§ Work required:
Nothing but the data itself, reproduced exactly, is the expected answer.

§ Data:
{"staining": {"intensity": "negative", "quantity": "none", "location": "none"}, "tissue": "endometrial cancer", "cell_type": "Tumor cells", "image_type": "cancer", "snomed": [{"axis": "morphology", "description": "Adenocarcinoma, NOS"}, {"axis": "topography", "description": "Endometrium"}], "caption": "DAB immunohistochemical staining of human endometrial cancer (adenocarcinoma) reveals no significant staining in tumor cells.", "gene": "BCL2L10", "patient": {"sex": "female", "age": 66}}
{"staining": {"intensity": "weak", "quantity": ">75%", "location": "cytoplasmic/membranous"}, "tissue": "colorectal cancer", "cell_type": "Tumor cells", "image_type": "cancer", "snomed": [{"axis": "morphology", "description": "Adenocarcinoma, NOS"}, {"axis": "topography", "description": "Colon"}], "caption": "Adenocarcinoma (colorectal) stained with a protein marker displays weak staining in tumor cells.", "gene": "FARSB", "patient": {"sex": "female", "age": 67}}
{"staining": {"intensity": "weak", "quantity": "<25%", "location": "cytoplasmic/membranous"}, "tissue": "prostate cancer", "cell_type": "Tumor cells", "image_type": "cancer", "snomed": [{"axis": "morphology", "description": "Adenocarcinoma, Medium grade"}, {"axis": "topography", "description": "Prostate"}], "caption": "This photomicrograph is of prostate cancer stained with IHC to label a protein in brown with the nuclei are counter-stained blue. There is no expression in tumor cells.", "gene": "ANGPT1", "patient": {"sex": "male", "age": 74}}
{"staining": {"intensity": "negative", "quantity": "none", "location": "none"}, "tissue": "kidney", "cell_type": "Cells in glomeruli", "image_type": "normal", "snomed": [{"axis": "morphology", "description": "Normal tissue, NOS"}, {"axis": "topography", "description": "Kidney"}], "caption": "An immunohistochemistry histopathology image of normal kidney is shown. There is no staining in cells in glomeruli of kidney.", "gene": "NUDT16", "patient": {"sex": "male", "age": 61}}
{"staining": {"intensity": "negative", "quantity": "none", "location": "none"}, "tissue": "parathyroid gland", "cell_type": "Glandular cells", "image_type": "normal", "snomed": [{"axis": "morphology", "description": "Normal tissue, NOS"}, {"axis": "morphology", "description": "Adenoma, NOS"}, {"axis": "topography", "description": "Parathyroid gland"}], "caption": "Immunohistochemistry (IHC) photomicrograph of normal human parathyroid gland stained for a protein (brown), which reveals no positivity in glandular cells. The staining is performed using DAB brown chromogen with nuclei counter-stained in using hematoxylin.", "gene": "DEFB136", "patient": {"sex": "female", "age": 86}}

§ Solution below:
{"staining": {"intensity": "negative", "quantity": "none", "location": "none"}, "tissue": "endometrial cancer", "cell_type": "Tumor cells", "image_type": "cancer", "snomed": [{"axis": "morphology", "description": "Adenocarcinoma, NOS"}, {"axis": "topography", "description": "Endometrium"}], "caption": "DAB immunohistochemical staining of human endometrial cancer (adenocarcinoma) reveals no significant staining in tumor cells.", "gene": "BCL2L10", "patient": {"sex": "female", "age": 66}}
{"staining": {"intensity": "weak", "quantity": ">75%", "location": "cytoplasmic/membranous"}, "tissue": "colorectal cancer", "cell_type": "Tumor cells", "image_type": "cancer", "snomed": [{"axis": "morphology", "description": "Adenocarcinoma, NOS"}, {"axis": "topography", "description": "Colon"}], "caption": "Adenocarcinoma (colorectal) stained with a protein marker displays weak staining in tumor cells.", "gene": "FARSB", "patient": {"sex": "female", "age": 67}}
{"staining": {"intensity": "weak", "quantity": "<25%", "location": "cytoplasmic/membranous"}, "tissue": "prostate cancer", "cell_type": "Tumor cells", "image_type": "cancer", "snomed": [{"axis": "morphology", "description": "Adenocarcinoma, Medium grade"}, {"axis": "topography", "description": "Prostate"}], "caption": "This photomicrograph is of prostate cancer stained with IHC to label a protein in brown with the nuclei are counter-stained blue. There is no expression in tumor cells.", "gene": "ANGPT1", "patient": {"sex": "male", "age": 74}}
{"staining": {"intensity": "negative", "quantity": "none", "location": "none"}, "tissue": "kidney", "cell_type": "Cells in glomeruli", "image_type": "normal", "snomed": [{"axis": "morphology", "description": "Normal tissue, NOS"}, {"axis": "topography", "description": "Kidney"}], "caption": "An immunohistochemistry histopathology image of normal kidney is shown. There is no staining in cells in glomeruli of kidney.", "gene": "NUDT16", "patient": {"sex": "male", "age": 61}}
{"staining": {"intensity": "negative", "quantity": "none", "location": "none"}, "tissue": "parathyroid gland", "cell_type": "Glandular cells", "image_type": "normal", "snomed": [{"axis": "morphology", "description": "Normal tissue, NOS"}, {"axis": "morphology", "description": "Adenoma, NOS"}, {"axis": "topography", "description": "Parathyroid gland"}], "caption": "Immunohistochemistry (IHC) photomicrograph of normal human parathyroid gland stained for a protein (brown), which reveals no positivity in glandular cells. The staining is performed using DAB brown chromogen with nuclei counter-stained in using hematoxylin.", "gene": "DEFB136", "patient": {"sex": "female", "age": 86}}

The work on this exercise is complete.